Math 142B Assignment 2

    1. Suppose that $f : [a,b]\to\R$ is integrable. Show that $|f|$ is integrable. (Hint: notice that for any $x, y \in [a,b]$, $|f(x)| - |f(y)| \leq |f(x)-f(y)|$.)
    2. Suppose that $f, g : [a,b]\to\R$ are integrable. Show that $\min(f, g)$ and $\max(f,g)$ are integrable. (Hint: there is a reason that this is Part B.)
  1. Suppose $f : [a,b]\to[0,\infty)$ is continuous. Show that $\int_a^b f = 0$ if and only if $f(t) = 0$ for all $t \in [a,b]$.
  2. Suppose $f$ is defined as follows: $$\begin{align}f : [4, 12] &\longrightarrow \R\\ t &\longmapsto \begin{cases} 3 & \text{ if } 5 \lt t \leq 10 \\ 1 & \text{ otherwise.}\end{cases}\end{align}$$ Show that $f$ does not have an antiderivative.

    (Hint: There are several ways of solving this problem. One may take a direct approach: first, show that if $f$ does have an antiderivative, then it must be a piecewise linear function with different slopes on the different pieces; but there is no way such a function could be differentiable where the slope changes. In fact, it is possible to prove a much more general statement: any function with a jump discontinuity has no antiderivative.)

  3. Suppose that $f : \R \to \R$ has a continuous second derivative.
    1. Show that $f(t) = f(0) + f'(0)t + \int_0^t (t-x)f''(x)\,dx$ for all $t$. (Hint: compare the second derivatives of both sides.)
    2. Show that if $G : \R \to \R$ is defined by $G(t) = \int_0^t(t-x)f(x)\,dx$, then $G''(t) = f(t)$ for all $t \in \R$.
  4. Suppose that $f : [a, b]\to\R$ is continuous, and that $F : [a,b] \to \R$ is continuous, differentiable on $(a,b)$, and $F'(z) = f(z)$ for $z \in (a,b)$. Use the second fundamental theorem to prove the first fundamental theorem by showing that $$\frac{d}{dt}\paren{F(t) - \int_a^t f(x)\,dx} = 0.$$

    Clarification:

    First, show the identity above. Then, use this to prove the first fundamental theorem: if $F : [a, b] \to \R$ is continuous, differentiable on $(a, b)$, and $F'$ is continuous and bounded on $(a, b)$ then $$\int_a^b F'(x)\,dx = F(b) - F(a).$$

  5. Bonus:

    A set $S \subset \R$ is said to be null if for any $\epsilon \gt 0$ there is a sequence of open intervales $\paren{(a_n, b_n)}_n$ such that their union contains $S$ and their combined length is less than $\epsilon$: $$S\subseteq \bigcup_{n=1}^\infty (a_n, b_n) \qquad\qquad\text{ and }\qquad\qquad \sum_{n=1}^\infty b_n-a_n \lt \epsilon.$$

    1. Suppose that $f : [a, b] \to \R$ is bounded, and that $\set{x \in [a,b] : f \text{ is discontinuous at } x}$ is null. Show that $f$ is integrable.
    2. Show that if $S \subset \R$ is countable, then $S$ is null.

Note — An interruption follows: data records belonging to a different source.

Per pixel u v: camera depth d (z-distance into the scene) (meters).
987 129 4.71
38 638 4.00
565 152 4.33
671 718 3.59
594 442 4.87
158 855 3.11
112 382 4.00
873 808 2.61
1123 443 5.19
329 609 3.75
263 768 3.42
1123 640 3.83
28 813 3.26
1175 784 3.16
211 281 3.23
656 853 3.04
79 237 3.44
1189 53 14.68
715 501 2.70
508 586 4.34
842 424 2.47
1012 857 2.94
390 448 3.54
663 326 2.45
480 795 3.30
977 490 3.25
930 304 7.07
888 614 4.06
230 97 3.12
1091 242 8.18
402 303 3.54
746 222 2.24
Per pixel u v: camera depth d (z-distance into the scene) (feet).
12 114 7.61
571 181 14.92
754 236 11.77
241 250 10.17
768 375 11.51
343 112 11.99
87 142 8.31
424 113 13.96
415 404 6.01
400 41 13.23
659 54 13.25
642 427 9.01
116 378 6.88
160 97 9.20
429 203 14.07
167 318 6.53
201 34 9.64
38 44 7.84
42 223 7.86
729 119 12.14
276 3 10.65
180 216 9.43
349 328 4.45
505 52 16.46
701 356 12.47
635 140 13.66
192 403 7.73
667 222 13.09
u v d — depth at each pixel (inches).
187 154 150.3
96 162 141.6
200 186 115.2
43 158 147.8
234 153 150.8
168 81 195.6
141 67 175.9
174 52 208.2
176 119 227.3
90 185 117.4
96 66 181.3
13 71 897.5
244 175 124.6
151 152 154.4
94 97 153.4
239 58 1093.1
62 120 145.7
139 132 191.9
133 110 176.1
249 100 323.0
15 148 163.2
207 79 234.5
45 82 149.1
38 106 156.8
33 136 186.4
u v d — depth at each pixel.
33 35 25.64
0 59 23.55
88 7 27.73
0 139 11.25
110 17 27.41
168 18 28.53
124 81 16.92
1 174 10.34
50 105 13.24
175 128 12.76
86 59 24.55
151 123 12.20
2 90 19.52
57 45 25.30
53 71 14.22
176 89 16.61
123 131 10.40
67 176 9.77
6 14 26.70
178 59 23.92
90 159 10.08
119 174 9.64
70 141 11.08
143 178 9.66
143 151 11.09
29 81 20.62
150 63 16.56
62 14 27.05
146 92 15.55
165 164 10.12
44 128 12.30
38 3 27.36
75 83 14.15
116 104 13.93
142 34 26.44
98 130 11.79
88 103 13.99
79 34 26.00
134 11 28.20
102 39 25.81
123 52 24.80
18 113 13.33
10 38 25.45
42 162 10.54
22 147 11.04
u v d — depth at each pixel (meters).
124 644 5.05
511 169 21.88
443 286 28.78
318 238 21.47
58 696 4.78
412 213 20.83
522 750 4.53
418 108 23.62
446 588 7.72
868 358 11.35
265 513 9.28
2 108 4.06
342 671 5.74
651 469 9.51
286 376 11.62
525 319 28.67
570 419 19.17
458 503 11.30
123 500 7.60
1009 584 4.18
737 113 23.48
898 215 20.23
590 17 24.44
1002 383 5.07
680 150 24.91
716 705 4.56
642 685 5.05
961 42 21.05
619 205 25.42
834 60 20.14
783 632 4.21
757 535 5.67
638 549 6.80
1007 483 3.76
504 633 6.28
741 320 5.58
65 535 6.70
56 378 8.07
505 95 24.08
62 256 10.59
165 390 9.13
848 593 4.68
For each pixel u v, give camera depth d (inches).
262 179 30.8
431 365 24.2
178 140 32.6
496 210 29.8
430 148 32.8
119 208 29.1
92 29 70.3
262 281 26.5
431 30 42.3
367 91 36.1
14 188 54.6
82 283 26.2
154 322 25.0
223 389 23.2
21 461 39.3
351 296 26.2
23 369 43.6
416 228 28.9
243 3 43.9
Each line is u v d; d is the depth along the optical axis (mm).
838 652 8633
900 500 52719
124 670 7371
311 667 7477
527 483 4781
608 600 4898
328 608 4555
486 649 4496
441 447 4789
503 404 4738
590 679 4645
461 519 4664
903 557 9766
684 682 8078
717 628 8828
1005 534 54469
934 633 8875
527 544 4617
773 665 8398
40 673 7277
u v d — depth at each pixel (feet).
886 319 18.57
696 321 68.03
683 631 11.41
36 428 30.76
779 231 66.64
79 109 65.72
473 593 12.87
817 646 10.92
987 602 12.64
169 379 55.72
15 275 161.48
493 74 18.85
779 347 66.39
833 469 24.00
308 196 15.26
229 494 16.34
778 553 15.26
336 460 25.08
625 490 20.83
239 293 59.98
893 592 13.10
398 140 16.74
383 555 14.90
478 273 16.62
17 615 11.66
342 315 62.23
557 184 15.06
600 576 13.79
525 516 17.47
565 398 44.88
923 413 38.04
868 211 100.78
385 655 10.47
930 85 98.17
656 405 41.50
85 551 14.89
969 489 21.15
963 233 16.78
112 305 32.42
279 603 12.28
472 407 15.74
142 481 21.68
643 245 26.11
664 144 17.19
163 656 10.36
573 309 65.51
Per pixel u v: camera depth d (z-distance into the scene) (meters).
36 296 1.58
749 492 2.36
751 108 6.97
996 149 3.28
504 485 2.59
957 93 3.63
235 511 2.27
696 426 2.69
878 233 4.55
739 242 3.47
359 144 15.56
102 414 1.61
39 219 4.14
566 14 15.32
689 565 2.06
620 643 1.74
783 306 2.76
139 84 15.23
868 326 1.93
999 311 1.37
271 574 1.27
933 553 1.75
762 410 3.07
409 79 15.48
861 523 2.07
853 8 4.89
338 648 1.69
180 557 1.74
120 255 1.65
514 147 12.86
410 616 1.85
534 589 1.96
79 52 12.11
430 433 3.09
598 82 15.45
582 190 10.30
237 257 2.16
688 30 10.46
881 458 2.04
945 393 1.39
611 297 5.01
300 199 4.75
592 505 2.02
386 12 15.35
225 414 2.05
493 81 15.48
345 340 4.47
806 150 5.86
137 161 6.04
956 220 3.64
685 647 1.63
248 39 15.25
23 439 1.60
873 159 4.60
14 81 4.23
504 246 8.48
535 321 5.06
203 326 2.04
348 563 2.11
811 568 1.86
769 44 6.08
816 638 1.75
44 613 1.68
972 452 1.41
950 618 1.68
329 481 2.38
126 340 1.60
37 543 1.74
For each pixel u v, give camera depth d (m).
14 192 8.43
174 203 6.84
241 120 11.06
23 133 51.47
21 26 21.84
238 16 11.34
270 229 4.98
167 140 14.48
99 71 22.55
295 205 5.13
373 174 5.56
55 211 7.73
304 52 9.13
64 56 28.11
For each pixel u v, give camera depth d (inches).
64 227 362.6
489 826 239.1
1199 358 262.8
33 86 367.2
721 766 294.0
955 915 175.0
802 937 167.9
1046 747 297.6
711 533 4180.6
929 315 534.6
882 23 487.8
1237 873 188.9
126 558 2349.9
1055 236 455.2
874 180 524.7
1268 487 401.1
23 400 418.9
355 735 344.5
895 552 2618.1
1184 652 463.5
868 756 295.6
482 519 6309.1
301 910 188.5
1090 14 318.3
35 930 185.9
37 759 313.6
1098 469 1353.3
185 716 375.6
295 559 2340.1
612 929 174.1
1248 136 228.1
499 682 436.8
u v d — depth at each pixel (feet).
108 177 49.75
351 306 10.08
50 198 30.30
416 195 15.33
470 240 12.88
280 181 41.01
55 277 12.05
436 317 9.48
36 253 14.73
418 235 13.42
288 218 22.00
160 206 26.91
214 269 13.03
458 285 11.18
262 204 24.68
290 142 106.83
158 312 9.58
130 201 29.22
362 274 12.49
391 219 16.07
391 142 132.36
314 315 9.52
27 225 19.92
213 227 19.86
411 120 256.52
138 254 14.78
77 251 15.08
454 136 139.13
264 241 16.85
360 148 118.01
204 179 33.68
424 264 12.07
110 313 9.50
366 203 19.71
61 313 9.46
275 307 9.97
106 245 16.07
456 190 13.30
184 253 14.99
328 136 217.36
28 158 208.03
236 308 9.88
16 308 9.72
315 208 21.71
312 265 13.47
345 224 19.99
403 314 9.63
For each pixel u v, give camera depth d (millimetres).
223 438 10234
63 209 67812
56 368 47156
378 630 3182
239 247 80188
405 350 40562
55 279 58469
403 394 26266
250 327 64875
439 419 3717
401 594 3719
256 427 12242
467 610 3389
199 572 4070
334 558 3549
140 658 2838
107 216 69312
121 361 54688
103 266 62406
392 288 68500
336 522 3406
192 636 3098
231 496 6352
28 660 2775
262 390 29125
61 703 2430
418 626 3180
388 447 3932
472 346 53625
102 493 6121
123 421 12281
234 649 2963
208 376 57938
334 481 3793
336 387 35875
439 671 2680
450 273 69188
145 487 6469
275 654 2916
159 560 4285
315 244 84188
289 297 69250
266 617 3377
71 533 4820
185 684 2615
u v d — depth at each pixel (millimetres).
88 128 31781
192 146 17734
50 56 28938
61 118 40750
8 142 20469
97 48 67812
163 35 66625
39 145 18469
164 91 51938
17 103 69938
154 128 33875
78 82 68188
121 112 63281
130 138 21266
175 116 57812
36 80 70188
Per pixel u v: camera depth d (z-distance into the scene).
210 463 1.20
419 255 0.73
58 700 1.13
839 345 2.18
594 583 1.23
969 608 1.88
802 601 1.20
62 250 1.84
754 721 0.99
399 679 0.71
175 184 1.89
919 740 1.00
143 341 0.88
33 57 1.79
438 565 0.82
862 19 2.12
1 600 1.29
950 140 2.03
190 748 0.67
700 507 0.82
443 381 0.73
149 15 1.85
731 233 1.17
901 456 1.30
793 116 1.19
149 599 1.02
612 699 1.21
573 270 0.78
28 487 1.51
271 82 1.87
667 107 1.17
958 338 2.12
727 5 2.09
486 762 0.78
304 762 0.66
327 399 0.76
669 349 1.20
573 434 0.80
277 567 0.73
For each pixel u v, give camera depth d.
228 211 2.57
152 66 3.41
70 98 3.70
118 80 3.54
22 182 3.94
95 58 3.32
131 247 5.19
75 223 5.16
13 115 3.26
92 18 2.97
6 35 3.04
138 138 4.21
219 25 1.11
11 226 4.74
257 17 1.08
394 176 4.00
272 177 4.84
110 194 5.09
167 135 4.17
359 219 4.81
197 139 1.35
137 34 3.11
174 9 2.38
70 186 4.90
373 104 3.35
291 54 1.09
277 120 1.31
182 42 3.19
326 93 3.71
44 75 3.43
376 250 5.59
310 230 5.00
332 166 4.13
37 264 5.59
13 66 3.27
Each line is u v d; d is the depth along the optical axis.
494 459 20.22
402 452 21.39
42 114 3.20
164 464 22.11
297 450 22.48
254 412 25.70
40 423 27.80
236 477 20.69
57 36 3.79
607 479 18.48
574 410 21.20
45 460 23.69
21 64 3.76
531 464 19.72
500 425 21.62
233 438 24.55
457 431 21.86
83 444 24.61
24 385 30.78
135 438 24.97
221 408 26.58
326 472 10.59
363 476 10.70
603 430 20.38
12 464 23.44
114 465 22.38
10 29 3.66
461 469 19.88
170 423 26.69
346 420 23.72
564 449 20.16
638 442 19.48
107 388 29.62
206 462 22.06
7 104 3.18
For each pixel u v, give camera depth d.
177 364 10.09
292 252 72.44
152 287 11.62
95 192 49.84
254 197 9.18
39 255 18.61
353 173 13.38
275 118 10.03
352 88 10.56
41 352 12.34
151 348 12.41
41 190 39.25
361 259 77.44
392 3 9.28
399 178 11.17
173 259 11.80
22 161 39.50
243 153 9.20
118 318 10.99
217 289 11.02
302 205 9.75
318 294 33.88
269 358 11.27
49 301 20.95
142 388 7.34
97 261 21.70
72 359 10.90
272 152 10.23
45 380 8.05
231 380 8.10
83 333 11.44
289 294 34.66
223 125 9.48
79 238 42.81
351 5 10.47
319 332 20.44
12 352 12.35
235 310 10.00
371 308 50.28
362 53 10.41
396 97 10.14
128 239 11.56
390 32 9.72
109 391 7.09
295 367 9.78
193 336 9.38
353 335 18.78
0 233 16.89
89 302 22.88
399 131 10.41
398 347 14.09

    As it turns out, there are null sets which are not countable; the Cantor set is a famous example. Somewhat more surprisingly, the function which is $1$ on the Cantor set and $0$ on its complement is discontinuous precisely on the Cantor set, and therefore integrable by this problem. On the last assignment's bonus problem we showed that there was an integrable function with a countable set of discontinuities; now there is even one with an uncountable set of discontinuities.